Swapna Barman has a back problem so severe that she can't climb stairs. She can't jump hurdles or do squats in training. In fact she can only do one training session a day. And yet on Saturday she fought through it all to win the heptathlon silver at the Asian Athletics in Bangkok.

Speaking to the press from the track after the end of the day's competition, she says there's no point in thinking about the future right now. "I don't have any long-term [planning]. The coming Asian Games may be the last I'm able to compete in - after that I don't know if I can, because my back's condition is very, very bad." Then a pause before she adds a "bahut zyaada."

"I can't do two practices a day now. I can't climb stairs... if I climb one stair, I must place one foot on it, then the other and then only I can climb the next. My injury is at this level now. I'm not able to jump hurdles nor do a squat [in training] for at least the past two and a half months. And everyone knows how important a squat is for every athlete," she says, laughing at the absurdity of it all.

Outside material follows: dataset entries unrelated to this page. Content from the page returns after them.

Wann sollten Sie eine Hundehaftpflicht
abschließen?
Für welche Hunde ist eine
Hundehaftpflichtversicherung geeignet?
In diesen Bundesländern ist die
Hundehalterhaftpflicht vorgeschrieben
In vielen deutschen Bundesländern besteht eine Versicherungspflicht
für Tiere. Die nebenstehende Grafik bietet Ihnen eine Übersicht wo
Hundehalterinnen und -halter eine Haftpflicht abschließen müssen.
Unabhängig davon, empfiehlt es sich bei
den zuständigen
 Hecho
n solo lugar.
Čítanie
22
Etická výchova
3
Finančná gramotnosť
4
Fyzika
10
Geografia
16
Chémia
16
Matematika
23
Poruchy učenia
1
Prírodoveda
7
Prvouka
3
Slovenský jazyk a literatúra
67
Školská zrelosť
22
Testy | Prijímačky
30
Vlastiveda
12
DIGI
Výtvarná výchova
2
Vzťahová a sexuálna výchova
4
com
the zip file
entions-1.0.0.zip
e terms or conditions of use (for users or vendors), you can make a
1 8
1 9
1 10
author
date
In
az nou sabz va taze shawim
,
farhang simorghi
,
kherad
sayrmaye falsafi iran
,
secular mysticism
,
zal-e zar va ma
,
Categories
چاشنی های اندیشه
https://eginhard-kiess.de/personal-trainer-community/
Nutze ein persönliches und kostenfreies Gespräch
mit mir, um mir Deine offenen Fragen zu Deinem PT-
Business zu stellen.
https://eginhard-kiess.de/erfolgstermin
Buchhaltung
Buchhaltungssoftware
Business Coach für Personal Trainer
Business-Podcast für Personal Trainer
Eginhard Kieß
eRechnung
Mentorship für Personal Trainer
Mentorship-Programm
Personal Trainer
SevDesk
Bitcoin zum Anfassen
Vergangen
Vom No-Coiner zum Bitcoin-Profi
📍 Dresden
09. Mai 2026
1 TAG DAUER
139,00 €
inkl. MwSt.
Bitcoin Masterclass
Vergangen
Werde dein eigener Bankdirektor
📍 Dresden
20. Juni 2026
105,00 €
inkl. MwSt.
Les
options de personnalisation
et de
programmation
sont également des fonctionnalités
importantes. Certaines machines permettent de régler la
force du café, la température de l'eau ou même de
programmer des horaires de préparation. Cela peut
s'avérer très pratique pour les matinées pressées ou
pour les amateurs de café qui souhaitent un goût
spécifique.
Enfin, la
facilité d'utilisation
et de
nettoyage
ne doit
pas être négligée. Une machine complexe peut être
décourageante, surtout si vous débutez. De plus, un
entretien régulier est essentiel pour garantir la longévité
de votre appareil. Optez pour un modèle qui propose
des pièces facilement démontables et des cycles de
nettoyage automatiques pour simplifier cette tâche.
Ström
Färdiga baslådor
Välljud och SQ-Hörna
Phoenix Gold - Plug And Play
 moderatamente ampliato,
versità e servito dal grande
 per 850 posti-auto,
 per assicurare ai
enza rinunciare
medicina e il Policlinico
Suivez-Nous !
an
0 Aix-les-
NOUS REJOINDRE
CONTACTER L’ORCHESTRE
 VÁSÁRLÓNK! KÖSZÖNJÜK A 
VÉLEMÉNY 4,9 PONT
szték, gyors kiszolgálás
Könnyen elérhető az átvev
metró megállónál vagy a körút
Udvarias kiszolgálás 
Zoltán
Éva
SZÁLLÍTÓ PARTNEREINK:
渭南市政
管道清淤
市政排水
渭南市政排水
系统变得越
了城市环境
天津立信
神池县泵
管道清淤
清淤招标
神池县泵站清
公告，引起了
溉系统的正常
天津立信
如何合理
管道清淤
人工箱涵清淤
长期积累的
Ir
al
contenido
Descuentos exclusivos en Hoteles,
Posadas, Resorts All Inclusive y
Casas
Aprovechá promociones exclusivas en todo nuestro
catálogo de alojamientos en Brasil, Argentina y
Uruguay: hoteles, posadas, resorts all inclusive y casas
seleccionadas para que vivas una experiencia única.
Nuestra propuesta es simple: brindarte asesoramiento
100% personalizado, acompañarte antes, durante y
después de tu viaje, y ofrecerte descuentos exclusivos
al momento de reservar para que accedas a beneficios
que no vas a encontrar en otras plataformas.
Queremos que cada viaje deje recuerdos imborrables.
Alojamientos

But it's not all that absurd at all. Not when it comes to Swapna Barman. For this is what she does: battle through pain and when coming out on the other side, do so with a medal around her neck. She'd done it at the 2022 Federation Cup where she'd collapsed at the end of the 800m; and she'd done it when winning Asian Games gold in 2018 fighting excruciating toothache to create history. Born with six toes and never able to find a comfortable shoe growing up, she's been doing it all her life.

Why won't she just stop, though? "See it's like this - before dying we must do something and show. I don't want people to say 'she stopped because she's unable to do it, because she's losing to everyone'."

"It's not like that, I want to do something different before I leave, I want to do my best before I stop," she says.

In Bangkok, she struggled at moments, but she kept pushing even though she knew she wasn't doing what she's capable of at her best. "I'd tried to do every event as well as possible," she says. "But it was not happening. How much ever I pushed, it wasn't happening. So, I'm happy with what I've achieved here. If I expect more, it'll make my back even worse."

"Considering the practice I've put in, the points I have got here is okay. It's not good, it's not bad. theek hai, bas," she says. Her personal best is 6026 points.

She'd still done brilliantly to top the high jump - her pet event - but dismissed any thoughts of abandoning the physically punishing heptathlon for individual high jump. "I know I can get a medal in the nationals in high jump, but if I think of international competitions, I'll definitely not get a medal. Whatever I get will be in India only. So, I can't keep a focus or concentrate on just one event. "Isiliye hepta hi sahi hain [that's why the Heptathlon is fine]." And heptathlon continues to return that love. The Asian Athletics Championship had been her third event of the year; she'd earlier won a silver in an invitational event in Kazhakstan and then the gold in the Inter-State Championships last month.

Three events with a bad back, three medals. "There is a need for rehab now," she says. "So, once I get back from here, I'll do a lot of rehab - more than what I was doing till now. For many days now, I'm only practicing once a day, in the morning session... now I'll go and try make it two [morning and evening] and I'll try and get some treatment for my back." "My target is till the Asian Games [and defending her gold]," she says. "I'll try my best there - I'm thinking if I can or not, but I'll definitely try."